**Written instruction**: Rewrite the listing from its first line up to and including the line with "scientific name: Vireo bellii", replacing "common name" with "vernacular name" throughout and leaving everything else unchanged.

**Record list**:
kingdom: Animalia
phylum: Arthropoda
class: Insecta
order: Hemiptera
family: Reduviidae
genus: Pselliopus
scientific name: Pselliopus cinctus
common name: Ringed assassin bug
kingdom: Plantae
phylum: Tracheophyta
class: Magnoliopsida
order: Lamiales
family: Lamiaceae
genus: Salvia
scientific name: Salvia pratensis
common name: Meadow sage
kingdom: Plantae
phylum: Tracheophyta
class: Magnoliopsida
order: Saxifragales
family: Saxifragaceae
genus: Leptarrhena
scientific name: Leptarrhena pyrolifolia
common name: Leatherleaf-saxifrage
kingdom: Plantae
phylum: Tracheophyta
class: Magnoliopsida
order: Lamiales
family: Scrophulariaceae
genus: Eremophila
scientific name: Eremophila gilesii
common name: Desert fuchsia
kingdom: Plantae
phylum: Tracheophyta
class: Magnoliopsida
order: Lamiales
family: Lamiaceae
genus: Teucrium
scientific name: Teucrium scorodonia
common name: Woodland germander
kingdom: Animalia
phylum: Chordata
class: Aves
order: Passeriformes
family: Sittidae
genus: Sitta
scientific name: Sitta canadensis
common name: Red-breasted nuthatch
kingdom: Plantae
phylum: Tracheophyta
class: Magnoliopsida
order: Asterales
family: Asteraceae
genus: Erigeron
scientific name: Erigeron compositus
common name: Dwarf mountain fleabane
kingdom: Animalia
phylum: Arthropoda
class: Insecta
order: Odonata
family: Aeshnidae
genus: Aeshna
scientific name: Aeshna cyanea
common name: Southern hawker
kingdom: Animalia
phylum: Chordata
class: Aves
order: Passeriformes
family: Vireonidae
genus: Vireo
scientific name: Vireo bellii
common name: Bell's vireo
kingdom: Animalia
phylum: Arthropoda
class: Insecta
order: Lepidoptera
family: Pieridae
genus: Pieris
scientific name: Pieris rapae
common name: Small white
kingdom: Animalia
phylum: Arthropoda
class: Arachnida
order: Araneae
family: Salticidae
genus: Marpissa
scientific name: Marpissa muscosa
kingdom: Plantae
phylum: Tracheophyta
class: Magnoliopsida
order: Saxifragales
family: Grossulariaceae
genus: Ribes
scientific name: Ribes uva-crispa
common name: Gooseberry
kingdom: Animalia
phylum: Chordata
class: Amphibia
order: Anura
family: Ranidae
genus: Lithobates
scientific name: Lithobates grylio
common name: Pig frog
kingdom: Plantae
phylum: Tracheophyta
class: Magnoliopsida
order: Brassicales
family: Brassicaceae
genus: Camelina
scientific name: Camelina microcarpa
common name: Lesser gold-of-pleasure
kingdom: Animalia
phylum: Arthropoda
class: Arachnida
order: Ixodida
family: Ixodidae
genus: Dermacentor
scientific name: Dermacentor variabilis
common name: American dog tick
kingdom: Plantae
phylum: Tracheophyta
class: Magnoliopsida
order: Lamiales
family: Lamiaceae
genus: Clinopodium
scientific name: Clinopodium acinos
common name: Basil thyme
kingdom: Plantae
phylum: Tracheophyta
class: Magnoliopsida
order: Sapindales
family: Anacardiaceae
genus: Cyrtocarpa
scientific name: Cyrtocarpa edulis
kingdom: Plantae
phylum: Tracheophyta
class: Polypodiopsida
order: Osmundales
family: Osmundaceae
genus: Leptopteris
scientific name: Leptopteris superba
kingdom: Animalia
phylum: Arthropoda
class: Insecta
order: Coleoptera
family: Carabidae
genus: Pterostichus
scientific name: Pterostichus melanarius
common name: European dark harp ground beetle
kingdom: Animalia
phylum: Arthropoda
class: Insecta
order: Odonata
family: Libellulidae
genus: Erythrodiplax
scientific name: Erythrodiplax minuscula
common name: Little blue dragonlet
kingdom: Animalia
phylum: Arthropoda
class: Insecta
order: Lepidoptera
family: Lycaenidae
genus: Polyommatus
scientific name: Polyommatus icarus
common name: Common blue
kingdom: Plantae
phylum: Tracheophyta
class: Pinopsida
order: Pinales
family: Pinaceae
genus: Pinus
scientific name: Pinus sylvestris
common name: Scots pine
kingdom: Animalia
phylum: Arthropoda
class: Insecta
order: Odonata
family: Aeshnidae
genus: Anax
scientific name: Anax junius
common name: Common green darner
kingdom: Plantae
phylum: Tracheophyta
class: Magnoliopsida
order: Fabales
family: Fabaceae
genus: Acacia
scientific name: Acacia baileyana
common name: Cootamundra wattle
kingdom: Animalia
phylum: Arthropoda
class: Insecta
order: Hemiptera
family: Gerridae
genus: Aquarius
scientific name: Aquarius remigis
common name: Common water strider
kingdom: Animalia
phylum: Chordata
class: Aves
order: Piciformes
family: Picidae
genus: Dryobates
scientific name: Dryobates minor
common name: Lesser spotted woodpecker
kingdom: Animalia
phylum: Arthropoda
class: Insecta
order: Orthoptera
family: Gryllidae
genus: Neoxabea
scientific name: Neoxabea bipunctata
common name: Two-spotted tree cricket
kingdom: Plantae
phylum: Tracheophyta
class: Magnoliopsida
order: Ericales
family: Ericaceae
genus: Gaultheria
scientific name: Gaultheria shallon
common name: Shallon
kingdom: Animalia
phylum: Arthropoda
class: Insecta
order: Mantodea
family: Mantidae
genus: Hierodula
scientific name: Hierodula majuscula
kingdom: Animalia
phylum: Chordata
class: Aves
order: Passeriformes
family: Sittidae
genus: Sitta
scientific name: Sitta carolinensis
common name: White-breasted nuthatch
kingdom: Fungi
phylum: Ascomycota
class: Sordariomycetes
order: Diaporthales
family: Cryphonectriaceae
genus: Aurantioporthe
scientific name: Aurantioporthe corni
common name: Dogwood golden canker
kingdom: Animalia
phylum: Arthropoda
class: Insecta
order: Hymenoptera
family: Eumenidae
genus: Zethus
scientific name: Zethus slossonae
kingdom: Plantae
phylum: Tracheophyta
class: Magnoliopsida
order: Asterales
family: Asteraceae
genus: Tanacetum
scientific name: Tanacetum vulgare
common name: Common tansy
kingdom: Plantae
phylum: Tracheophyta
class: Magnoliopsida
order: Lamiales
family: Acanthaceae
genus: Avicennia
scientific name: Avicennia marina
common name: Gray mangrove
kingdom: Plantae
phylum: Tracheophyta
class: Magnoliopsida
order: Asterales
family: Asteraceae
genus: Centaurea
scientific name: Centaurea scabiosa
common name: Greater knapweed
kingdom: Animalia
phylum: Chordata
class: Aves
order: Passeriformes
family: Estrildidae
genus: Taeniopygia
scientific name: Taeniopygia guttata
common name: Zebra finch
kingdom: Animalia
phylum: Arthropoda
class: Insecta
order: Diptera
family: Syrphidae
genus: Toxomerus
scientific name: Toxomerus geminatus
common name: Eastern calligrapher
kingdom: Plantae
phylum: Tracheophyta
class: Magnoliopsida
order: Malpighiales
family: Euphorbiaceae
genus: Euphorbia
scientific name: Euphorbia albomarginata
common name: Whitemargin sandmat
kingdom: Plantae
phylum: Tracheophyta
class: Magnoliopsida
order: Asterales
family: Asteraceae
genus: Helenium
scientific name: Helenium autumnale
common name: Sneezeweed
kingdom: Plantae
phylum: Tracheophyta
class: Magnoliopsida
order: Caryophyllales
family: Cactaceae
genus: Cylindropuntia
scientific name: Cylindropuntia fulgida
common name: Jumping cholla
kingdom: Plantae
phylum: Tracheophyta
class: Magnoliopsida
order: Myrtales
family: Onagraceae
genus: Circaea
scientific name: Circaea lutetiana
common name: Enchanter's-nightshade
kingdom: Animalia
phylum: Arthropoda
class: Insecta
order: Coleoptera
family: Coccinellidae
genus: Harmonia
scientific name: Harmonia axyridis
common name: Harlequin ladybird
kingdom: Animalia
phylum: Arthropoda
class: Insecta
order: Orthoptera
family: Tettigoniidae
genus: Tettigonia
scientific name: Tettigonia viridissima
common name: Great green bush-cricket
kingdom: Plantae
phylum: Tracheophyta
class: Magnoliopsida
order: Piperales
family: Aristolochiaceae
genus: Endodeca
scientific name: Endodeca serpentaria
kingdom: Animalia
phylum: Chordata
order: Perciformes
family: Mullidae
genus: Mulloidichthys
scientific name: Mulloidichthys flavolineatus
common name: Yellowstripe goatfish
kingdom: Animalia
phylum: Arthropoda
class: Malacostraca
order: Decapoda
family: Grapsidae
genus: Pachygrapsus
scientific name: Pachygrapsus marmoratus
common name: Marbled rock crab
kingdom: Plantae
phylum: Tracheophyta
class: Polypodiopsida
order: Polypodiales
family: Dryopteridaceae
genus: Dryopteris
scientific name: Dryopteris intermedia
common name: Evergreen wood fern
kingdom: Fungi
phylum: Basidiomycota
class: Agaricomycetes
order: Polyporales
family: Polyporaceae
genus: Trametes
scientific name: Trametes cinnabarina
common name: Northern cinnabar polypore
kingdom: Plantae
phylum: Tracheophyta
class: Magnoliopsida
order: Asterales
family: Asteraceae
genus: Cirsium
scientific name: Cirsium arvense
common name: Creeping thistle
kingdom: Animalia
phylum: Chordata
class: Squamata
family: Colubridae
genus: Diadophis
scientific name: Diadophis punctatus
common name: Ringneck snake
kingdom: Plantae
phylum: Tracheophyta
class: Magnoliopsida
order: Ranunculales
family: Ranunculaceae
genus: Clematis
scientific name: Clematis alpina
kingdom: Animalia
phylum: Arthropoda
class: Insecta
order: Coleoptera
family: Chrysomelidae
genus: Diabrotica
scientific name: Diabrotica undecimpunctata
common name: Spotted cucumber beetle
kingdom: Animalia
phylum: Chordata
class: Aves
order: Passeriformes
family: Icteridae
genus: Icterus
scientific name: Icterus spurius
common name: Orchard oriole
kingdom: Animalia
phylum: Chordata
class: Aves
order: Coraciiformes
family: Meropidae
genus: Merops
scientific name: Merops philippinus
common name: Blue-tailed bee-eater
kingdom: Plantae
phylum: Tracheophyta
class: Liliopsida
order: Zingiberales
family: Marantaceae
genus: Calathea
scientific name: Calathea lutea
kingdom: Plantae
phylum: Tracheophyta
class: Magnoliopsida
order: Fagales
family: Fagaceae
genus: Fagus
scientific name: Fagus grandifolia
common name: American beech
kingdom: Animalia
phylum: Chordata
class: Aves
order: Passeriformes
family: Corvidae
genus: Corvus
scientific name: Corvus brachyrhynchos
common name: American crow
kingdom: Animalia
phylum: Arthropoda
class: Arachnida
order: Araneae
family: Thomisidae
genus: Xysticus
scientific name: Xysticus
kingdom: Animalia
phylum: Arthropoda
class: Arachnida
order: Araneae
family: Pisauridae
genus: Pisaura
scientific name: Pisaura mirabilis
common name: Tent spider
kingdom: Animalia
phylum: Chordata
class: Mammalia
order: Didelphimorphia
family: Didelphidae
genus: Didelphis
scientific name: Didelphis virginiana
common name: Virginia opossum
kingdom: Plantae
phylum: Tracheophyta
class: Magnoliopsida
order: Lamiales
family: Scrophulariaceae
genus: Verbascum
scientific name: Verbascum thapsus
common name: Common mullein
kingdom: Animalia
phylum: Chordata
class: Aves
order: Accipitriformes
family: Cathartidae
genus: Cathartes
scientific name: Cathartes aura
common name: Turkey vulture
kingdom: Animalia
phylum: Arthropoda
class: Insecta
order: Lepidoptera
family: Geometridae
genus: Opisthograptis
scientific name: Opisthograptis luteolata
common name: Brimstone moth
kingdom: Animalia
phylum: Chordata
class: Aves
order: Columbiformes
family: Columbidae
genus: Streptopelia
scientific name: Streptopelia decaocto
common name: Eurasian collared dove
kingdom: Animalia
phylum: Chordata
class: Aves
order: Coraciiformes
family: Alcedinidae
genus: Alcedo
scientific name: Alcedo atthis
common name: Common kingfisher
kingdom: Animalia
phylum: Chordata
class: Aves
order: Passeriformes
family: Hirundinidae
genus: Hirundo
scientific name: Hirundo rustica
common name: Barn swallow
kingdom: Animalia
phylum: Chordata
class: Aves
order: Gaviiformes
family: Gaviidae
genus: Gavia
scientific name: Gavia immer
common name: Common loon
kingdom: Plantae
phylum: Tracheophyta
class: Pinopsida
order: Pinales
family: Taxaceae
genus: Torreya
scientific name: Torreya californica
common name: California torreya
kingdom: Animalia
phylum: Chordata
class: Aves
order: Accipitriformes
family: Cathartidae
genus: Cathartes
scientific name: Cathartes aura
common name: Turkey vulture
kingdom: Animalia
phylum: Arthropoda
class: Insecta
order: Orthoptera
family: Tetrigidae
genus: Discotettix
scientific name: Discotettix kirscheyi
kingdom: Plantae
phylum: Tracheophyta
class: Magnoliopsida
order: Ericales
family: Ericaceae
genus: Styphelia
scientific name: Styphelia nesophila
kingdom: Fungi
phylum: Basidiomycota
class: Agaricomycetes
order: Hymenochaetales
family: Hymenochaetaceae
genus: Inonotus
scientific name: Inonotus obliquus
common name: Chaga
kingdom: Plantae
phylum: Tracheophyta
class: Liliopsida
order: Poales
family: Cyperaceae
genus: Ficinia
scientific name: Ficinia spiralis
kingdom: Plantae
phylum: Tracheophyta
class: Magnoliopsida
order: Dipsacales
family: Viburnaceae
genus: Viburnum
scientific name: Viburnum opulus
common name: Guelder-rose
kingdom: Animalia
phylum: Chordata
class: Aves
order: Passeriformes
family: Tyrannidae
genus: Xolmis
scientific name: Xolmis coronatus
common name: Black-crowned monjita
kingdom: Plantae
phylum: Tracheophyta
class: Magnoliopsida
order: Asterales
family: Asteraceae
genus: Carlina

**Answer**:
kingdom: Animalia
phylum: Arthropoda
class: Insecta
order: Hemiptera
family: Reduviidae
genus: Pselliopus
scientific name: Pselliopus cinctus
vernacular name: Ringed assassin bug
kingdom: Plantae
phylum: Tracheophyta
class: Magnoliopsida
order: Lamiales
family: Lamiaceae
genus: Salvia
scientific name: Salvia pratensis
vernacular name: Meadow sage
kingdom: Plantae
phylum: Tracheophyta
class: Magnoliopsida
order: Saxifragales
family: Saxifragaceae
genus: Leptarrhena
scientific name: Leptarrhena pyrolifolia
vernacular name: Leatherleaf-saxifrage
kingdom: Plantae
phylum: Tracheophyta
class: Magnoliopsida
order: Lamiales
family: Scrophulariaceae
genus: Eremophila
scientific name: Eremophila gilesii
vernacular name: Desert fuchsia
kingdom: Plantae
phylum: Tracheophyta
class: Magnoliopsida
order: Lamiales
family: Lamiaceae
genus: Teucrium
scientific name: Teucrium scorodonia
vernacular name: Woodland germander
kingdom: Animalia
phylum: Chordata
class: Aves
order: Passeriformes
family: Sittidae
genus: Sitta
scientific name: Sitta canadensis
vernacular name: Red-breasted nuthatch
kingdom: Plantae
phylum: Tracheophyta
class: Magnoliopsida
order: Asterales
family: Asteraceae
genus: Erigeron
scientific name: Erigeron compositus
vernacular name: Dwarf mountain fleabane
kingdom: Animalia
phylum: Arthropoda
class: Insecta
order: Odonata
family: Aeshnidae
genus: Aeshna
scientific name: Aeshna cyanea
vernacular name: Southern hawker
kingdom: Animalia
phylum: Chordata
class: Aves
order: Passeriformes
family: Vireonidae
genus: Vireo
scientific name: Vireo bellii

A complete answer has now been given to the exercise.